The best way to understand the true benefit of your product or service-or to answer the "What's in it for me?" question-is to focus instead on results. A customer's perception of each feature's results is what attracts him or her to a particular product or service. When someone chooses a VCR with a self-setting clock, the assumption is that the benefit is convenience, but the actual results are that they don't have to read the instructions, watch a blinking 12:00, and, most important, feel stupid. Those results are the true benefits.

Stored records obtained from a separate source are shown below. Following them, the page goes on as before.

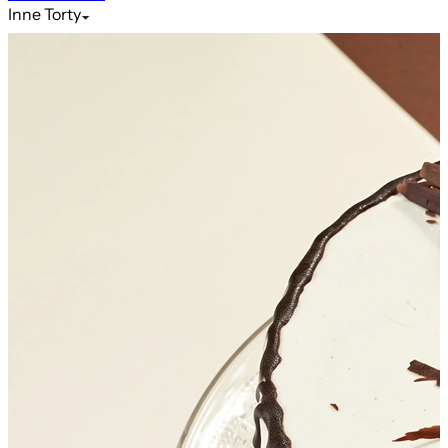
Inne
Torty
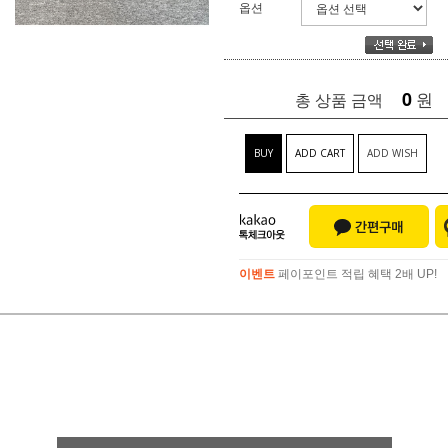
옵션
0
원
총 상품 금액
BUY
ADD CART
ADD WISH
이벤트
페이포인트 적립 혜택 2배 UP!
이벤트
페이포인트 적립 혜택 2배 UP!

When you try to sell the features of your product or service, you're making the customer do all the work to figure out why they want the feature. It's in a seller's best interest to draw the connection for them. But to do that, you have to know the results yourself. Let's take another look at that features list to see the possible benefits from the customer's point of view:
Self-setting clock: I won't feel dumb!
50-number speed dial: I can keep in touch with my best customers without effort, and I won't get frustrated misdialing.

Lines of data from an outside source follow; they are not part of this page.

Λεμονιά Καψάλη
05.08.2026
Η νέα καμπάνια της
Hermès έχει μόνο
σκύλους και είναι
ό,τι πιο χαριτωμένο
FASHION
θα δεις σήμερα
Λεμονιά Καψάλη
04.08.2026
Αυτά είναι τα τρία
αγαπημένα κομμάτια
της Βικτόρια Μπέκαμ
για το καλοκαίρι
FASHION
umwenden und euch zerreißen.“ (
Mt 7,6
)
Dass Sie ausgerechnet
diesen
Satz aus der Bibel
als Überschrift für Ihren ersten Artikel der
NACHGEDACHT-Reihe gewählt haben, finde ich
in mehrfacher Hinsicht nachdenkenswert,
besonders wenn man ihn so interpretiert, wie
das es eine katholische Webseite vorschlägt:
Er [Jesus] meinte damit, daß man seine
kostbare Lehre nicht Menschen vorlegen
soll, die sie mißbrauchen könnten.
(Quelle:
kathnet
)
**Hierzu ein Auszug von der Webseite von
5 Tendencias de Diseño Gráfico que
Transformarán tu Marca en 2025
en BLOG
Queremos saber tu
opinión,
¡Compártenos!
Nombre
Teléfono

One-click financial reports: I can see exactly where my business is financially at any time. I can spend more time with my family instead of trying to figure out whether I'm making enough money or not. I can see business what-ifs instantly.
Custom programs: It will accomplish exactly what I need, and I won't have to worry paying for services I don't want.
Open 24 hours: When my pregnant wife craves pickles and ice cream at 4 a.m., I won't have to disappoint her.
Batteries included: I'll never have to see the crushed look on my child's face when his toy won't work because I forgot to buy batteries.
By this time, you should be mentally going over every sales pitch or marketing message you've been using with great trepidation and rightly so. If you look carefully and honestly, you'll most likely find that your benefits are really just more features.